Resta il fatto che questa disciplina porta ad escludere la legittimità della concessione di un rinvio della udienza prefallimentare a prescindere dal deposito del suddetto ricorso.
Il fatto che la richiamata prassi giudiziaria sia ormai contra legem ne impone pertanto l'abbandono.
Ritiene però la pronuncia in esame che un ridotto spazio di discrezionalità giudiziale permanga ancora: si tratta dello spazio aperto dalla dimostrata impossibilità del debitore di valersi della prerogativa di presentazione della domanda “prenotativa”.
Effettivamente, ad impossibilia nemo tenetur. Anche se poi sarebbe logico distinguere tra impossibilità oggettiva e soggettiva; ma la disciplina di chiaro favore per la scelta concordataria stabilita dall'art. 161, comma 6, l. fall., consente forse di non indugiare troppo su tale distinzione; almeno fin quando l'impossibilità soggettiva non sia stata dolosamente autoprovocata. Tanto val quanto dire che potrebbe apparire inopportuno negare l'accesso al concordato preventivo per mancato deposito della domanda “in bianco” a chi si sia involontariamente ritrovato nella impossibilità di presentare la domanda. In fin dei conti, se l'esigenza da salvaguardare è quella della effettiva applicazione della novella legislativa, non pare possa essere di ostacolo allo scopo la concessione di termine senza previo deposito di domanda “in bianco” quando il richiedente sia stato realmente impossibilitato all'adempimento. Presumibilmente, infatti, l'insieme delle ipotesi di impossibilità oggettiva e soggettiva non sarebbe sufficiente alla formazione di una prassi esautoratrice della normativa inerente alla domanda “prenotativa”. Ciò in quanto si tratterebbe, in ogni caso, di riuscire nell'assolvimento di un gravoso onere probatorio: dimostrazione sia della realtà dello stato di impotenza, sia della sua protrazione per tutto il periodo compreso tra l'inizio della procedura prefallimentare e la data della richiesta di rinvio, oltre che, in via presuntiva, per il (futuro e) rimanente periodo che precede l'emissione della pronuncia conclusiva.

Conclusioni

In definitiva, appare condivisibile l'orientamento posto a base del provvedimento in esame; orientamento che, mentre è nel senso della reiezione della richiesta di temine per proposta di concordato preventivo allorquando ingiustificatamente formulata senza far uso di domanda “prenotativa”, al contempo assegna il termine medesimo nell'opposto caso di comprovata impossibilità all'esercizio della prerogativa; seppure, in quest'ultimo caso, soltanto “ove sia preventivabile il sempre breve lasso di tempo ragionevolmente necessario per la presentazione della domanda”. Come del resto appare naturale trattandosi di procedura così connotata da speditezza da non essere soggetta al periodo feriale di sospensione dei termini processuali.
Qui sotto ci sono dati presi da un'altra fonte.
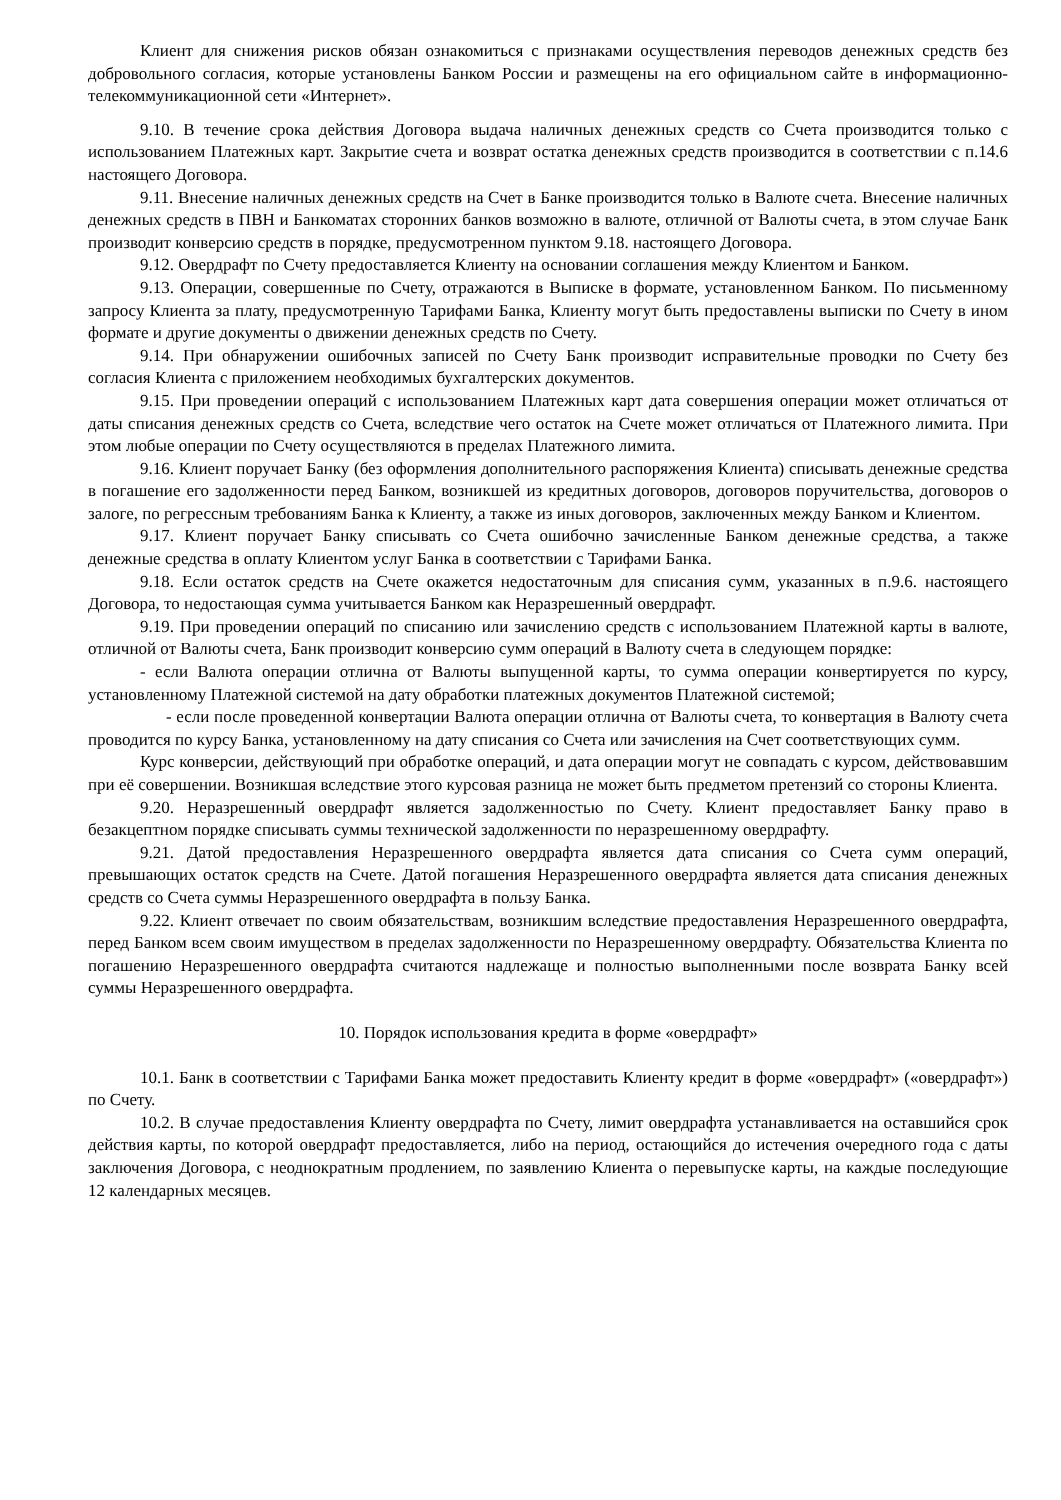Клиент для снижения рисков обязан ознакомиться с признаками осуществления переводов денежных средств без добровольного согласия, которые установлены Банком России и размещены на его официальном сайте в информационно-телекоммуникационной сети «Интернет».
9.10. В течение срока действия Договора выдача наличных денежных средств со Счета производится только с использованием Платежных карт. Закрытие счета и возврат остатка денежных средств производится в соответствии с п.14.6 настоящего Договора.
9.11. Внесение наличных денежных средств на Счет в Банке производится только в Валюте счета. Внесение наличных денежных средств в ПВН и Банкоматах сторонних банков возможно в валюте, отличной от Валюты счета, в этом случае Банк производит конверсию средств в порядке, предусмотренном пунктом 9.18. настоящего Договора.
9.12. Овердрафт по Счету предоставляется Клиенту на основании соглашения между Клиентом и Банком.
9.13. Операции, совершенные по Счету, отражаются в Выписке в формате, установленном Банком. По письменному запросу Клиента за плату, предусмотренную Тарифами Банка, Клиенту могут быть предоставлены выписки по Счету в ином формате и другие документы о движении денежных средств по Счету.
9.14. При обнаружении ошибочных записей по Счету Банк производит исправительные проводки по Счету без согласия Клиента с приложением необходимых бухгалтерских документов.
9.15. При проведении операций с использованием Платежных карт дата совершения операции может отличаться от даты списания денежных средств со Счета, вследствие чего остаток на Счете может отличаться от Платежного лимита. При этом любые операции по Счету осуществляются в пределах Платежного лимита.
9.16. Клиент поручает Банку (без оформления дополнительного распоряжения Клиента) списывать денежные средства в погашение его задолженности перед Банком, возникшей из кредитных договоров, договоров поручительства, договоров о залоге, по регрессным требованиям Банка к Клиенту, а также из иных договоров, заключенных между Банком и Клиентом.
9.17. Клиент поручает Банку списывать со Счета ошибочно зачисленные Банком денежные средства, а также денежные средства в оплату Клиентом услуг Банка в соответствии с Тарифами Банка.
9.18. Если остаток средств на Счете окажется недостаточным для списания сумм, указанных в п.9.6. настоящего Договора, то недостающая сумма учитывается Банком как Неразрешенный овердрафт.
9.19. При проведении операций по списанию или зачислению средств с использованием Платежной карты в валюте, отличной от Валюты счета, Банк производит конверсию сумм операций в Валюту счета в следующем порядке:
- если Валюта операции отлична от Валюты выпущенной карты, то сумма операции конвертируется по курсу, установленному Платежной системой на дату обработки платежных документов Платежной системой;
- если после проведенной конвертации Валюта операции отлична от Валюты счета, то конвертация в Валюту счета проводится по курсу Банка, установленному на дату списания со Счета или зачисления на Счет соответствующих сумм.
Курс конверсии, действующий при обработке операций, и дата операции могут не совпадать с курсом, действовавшим при её совершении. Возникшая вследствие этого курсовая разница не может быть предметом претензий со стороны Клиента.
9.20. Неразрешенный овердрафт является задолженностью по Счету. Клиент предоставляет Банку право в безакцептном порядке списывать суммы технической задолженности по неразрешенному овердрафту.
9.21. Датой предоставления Неразрешенного овердрафта является дата списания со Счета сумм операций, превышающих остаток средств на Счете. Датой погашения Неразрешенного овердрафта является дата списания денежных средств со Счета суммы Неразрешенного овердрафта в пользу Банка.
9.22. Клиент отвечает по своим обязательствам, возникшим вследствие предоставления Неразрешенного овердрафта, перед Банком всем своим имуществом в пределах задолженности по Неразрешенному овердрафту. Обязательства Клиента по погашению Неразрешенного овердрафта считаются надлежаще и полностью выполненными после возврата Банку всей суммы Неразрешенного овердрафта.
10. Порядок использования кредита в форме «овердрафт»
10.1. Банк в соответствии с Тарифами Банка может предоставить Клиенту кредит в форме «овердрафт» («овердрафт») по Счету.
10.2. В случае предоставления Клиенту овердрафта по Счету, лимит овердрафта устанавливается на оставшийся срок действия карты, по которой овердрафт предоставляется, либо на период, остающийся до истечения очередного года с даты заключения Договора, с неоднократным продлением, по заявлению Клиента о перевыпуске карты, на каждые последующие 12 календарных месяцев.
Minimi riferimenti giurisprudenziali, bibliografici e normativi

Circa le informazioni e dimostrazioni dovute con la domanda “prenotativa” o “in bianco” ed i relativi allegati, cfr. Lamanna, La legge fallimentare dopo il “Decreto sviluppo”, in Il civilista, Milano, 2012; Id., Pre-concordato e procedura prefallimentare pendente: il termine minimo e l'oscuro riferimento al decreto di rigetto dell'istanza di fallimento, in IlFallimentarista.it; Panzani, Speciale D.L Sviluppo - Il concordato in bianco, ivi; D'Orazio, Il concordato preventivo di gruppo nella dottrina e nella giurisprudenza (nota a Trib. Roma, 25 luglio 2012).
In giurisprudenza, Trib. Velletri, 18 settembre 2012, con nota di Vitiello, Domanda di concordato con riserva in pendenza di un procedimento prefallimentare: limiti del sindacato e poteri del Tribunale, in IlFallimentarista.it.